#### AIM OF THE EXERCISE:
Copy the lines of the listing below word for word, leaving out the pictures.

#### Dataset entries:
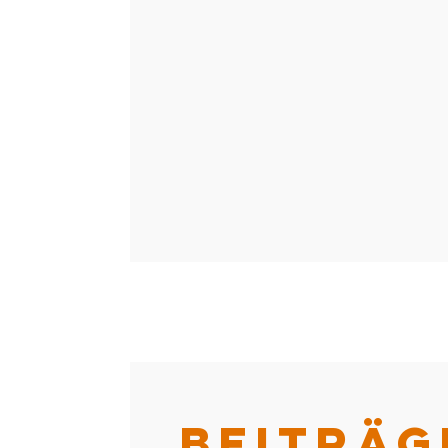
BEITRÄG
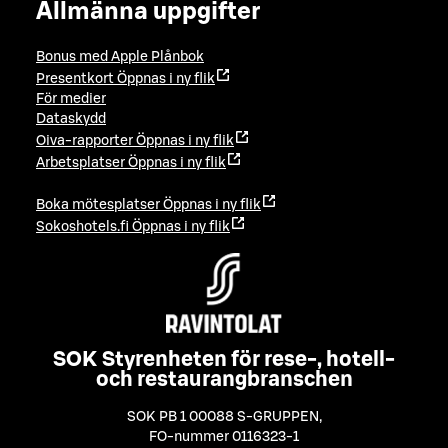
Allmänna uppgifter
Bonus med Apple Plånbok
Presentkort
Öppnas i ny flik
För medier
Dataskydd
Oiva-rapporter
Öppnas i ny flik
Arbetsplatser
Öppnas i ny flik
Boka mötesplatser
Öppnas i ny flik
Sokoshotels.fi
Öppnas i ny flik
SOK Styrenheten för rese-, hotell-
och restaurangbranschen
SOK PB 1 00088 S-GRUPPEN
,
FO-nummer 0116323-1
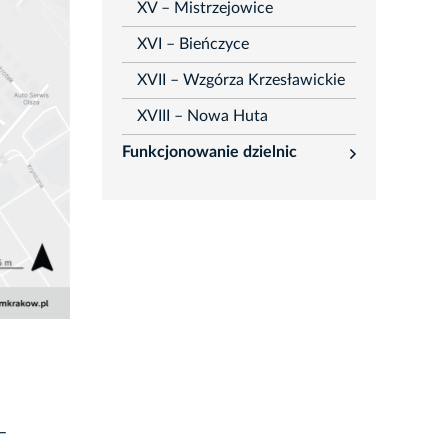
XV – Mistrzejowice
XVI – Bieńczyce
XVII – Wzgórza Krzesławickie
XVIII – Nowa Huta
Funkcjonowanie dzielnic
rozwiń
 –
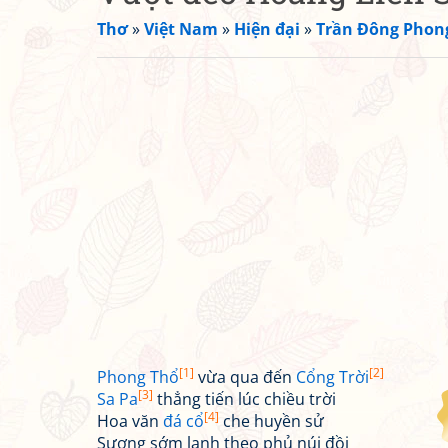
Thơ
»
Việt Nam
»
Hiện đại
»
Trần Đông Phon
[1]
[2]
Phong Thổ
vừa qua đến
Cổng Trời
[3]
Sa Pa
thẳng tiến lúc chiều trời
[4]
Hoa văn
đá cổ
che huyền sử
Sương sớm lạnh theo phủ núi đồi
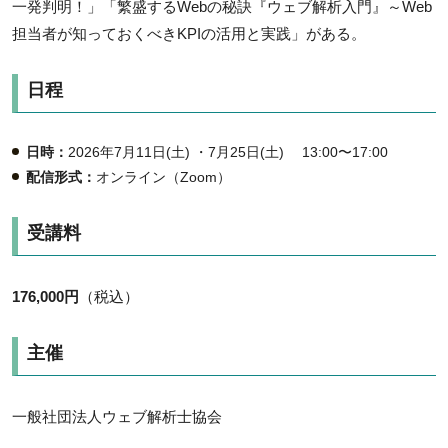
一発判明！」「繁盛するWebの秘訣『ウェブ解析入門』～Web
担当者が知っておくべきKPIの活用と実践」がある。
日程
日時：
2026年7月11日(土) ・7月25日(土) 13:00〜17:00
配信形式：
オンライン（Zoom）
受講料
176,000円
（税込）
主催
一般社団法人ウェブ解析士協会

#### ANSWER TO THE EXERCISE:
BEITRÄG
Allmänna uppgifter
Bonus med Apple Plånbok
Presentkort
Öppnas i ny flik
För medier
Dataskydd
Oiva-rapporter
Öppnas i ny flik
Arbetsplatser
Öppnas i ny flik
Boka mötesplatser
Öppnas i ny flik
Sokoshotels.fi
Öppnas i ny flik
SOK Styrenheten för rese-, hotell-
och restaurangbranschen
SOK PB 1 00088 S-GRUPPEN
,
FO-nummer 0116323-1
XV – Mistrzejowice
XVI – Bieńczyce
XVII – Wzgórza Krzesławickie
XVIII – Nowa Huta
Funkcjonowanie dzielnic
rozwiń
 –
Thơ
»
Việt Nam
»
Hiện đại
»
Trần Đông Phon
[1]
[2]
Phong Thổ
vừa qua đến
Cổng Trời
[3]
Sa Pa
thẳng tiến lúc chiều trời
[4]
Hoa văn
đá cổ
che huyền sử
Sương sớm lạnh theo phủ núi đồi
一発判明！」「繁盛するWebの秘訣『ウェブ解析入門』～Web
担当者が知っておくべきKPIの活用と実践」がある。
日程
日時：
2026年7月11日(土) ・7月25日(土) 13:00〜17:00
配信形式：
オンライン（Zoom）
受講料
176,000円
（税込）
主催
一般社団法人ウェブ解析士協会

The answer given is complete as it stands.